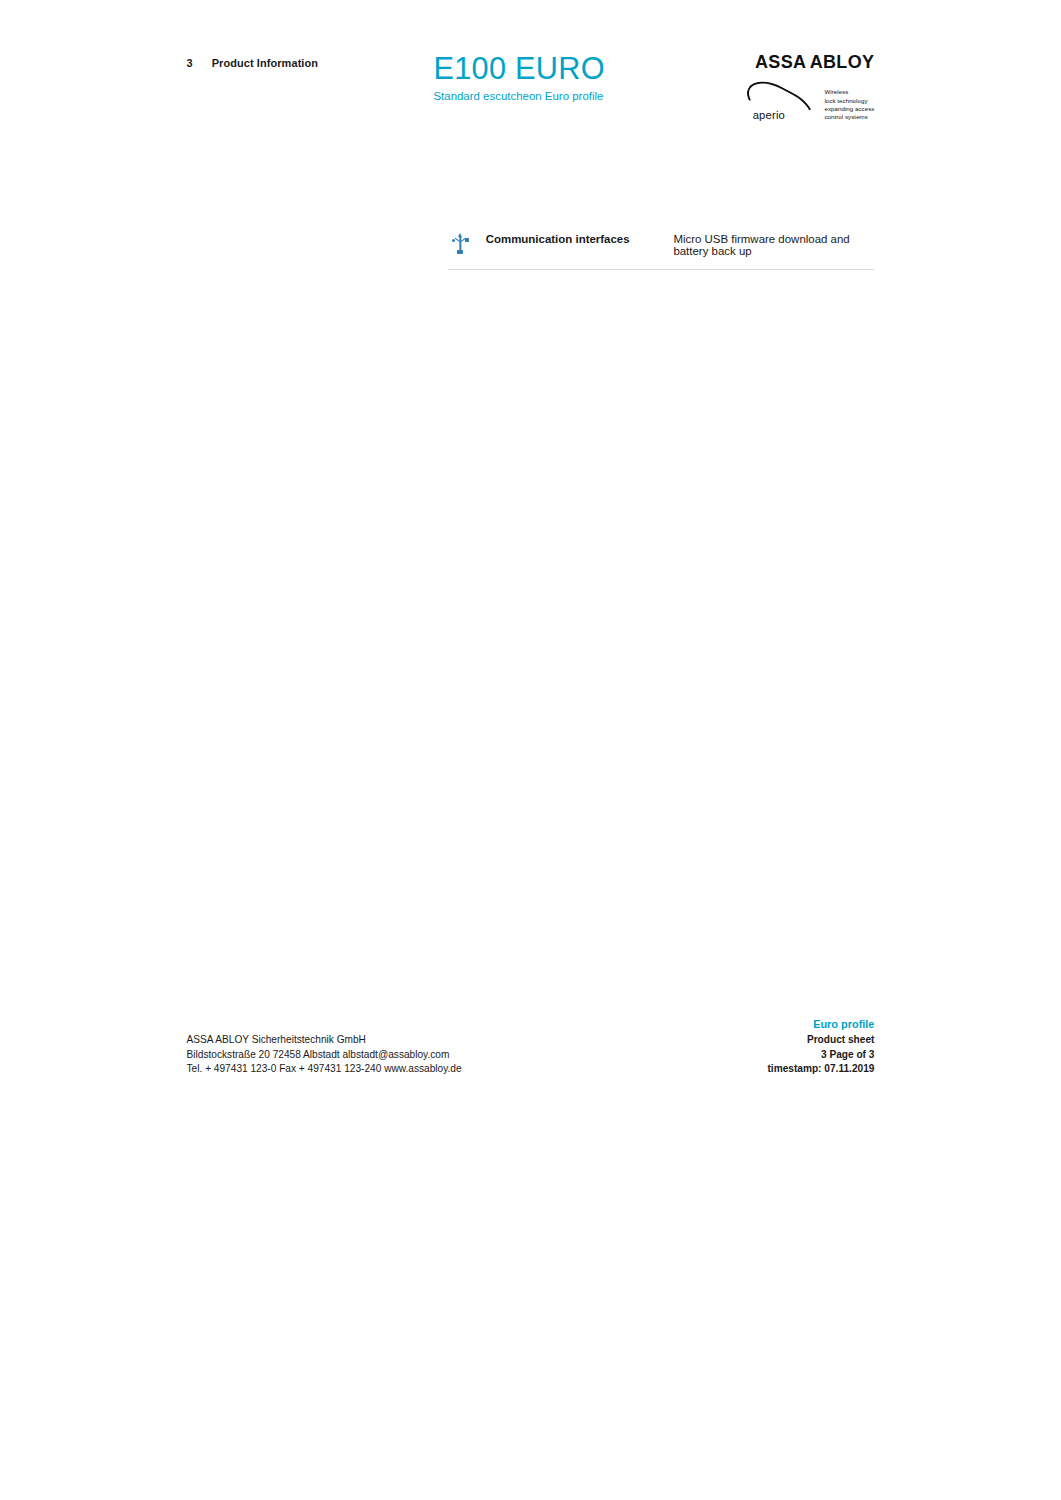3 Product Information
E100 EURO
Standard escutcheon Euro profile
ASSA ABLOY
aperio
Wireless
lock technology
expanding access
control systems
| | Communication interfaces | Micro USB firmware download and battery back up |
ASSA ABLOY Sicherheitstechnik GmbH
Bildstockstraße 20 72458 Albstadt albstadt@assabloy.com
Tel. + 497431 123-0 Fax + 497431 123-240 www.assabloy.de
Euro profile
Product sheet
3 Page of 3
timestamp: 07.11.2019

■ Directions for this task
Reproduce precisely the span of lines that begins at the line containing "control systems" and ends with the last line of the listing.

■ Solution to this task
control systems
| | Communication interfaces | Micro USB firmware download and battery back up |
ASSA ABLOY Sicherheitstechnik GmbH
Bildstockstraße 20 72458 Albstadt albstadt@assabloy.com
Tel. + 497431 123-0 Fax + 497431 123-240 www.assabloy.de
Euro profile
Product sheet
3 Page of 3
timestamp: 07.11.2019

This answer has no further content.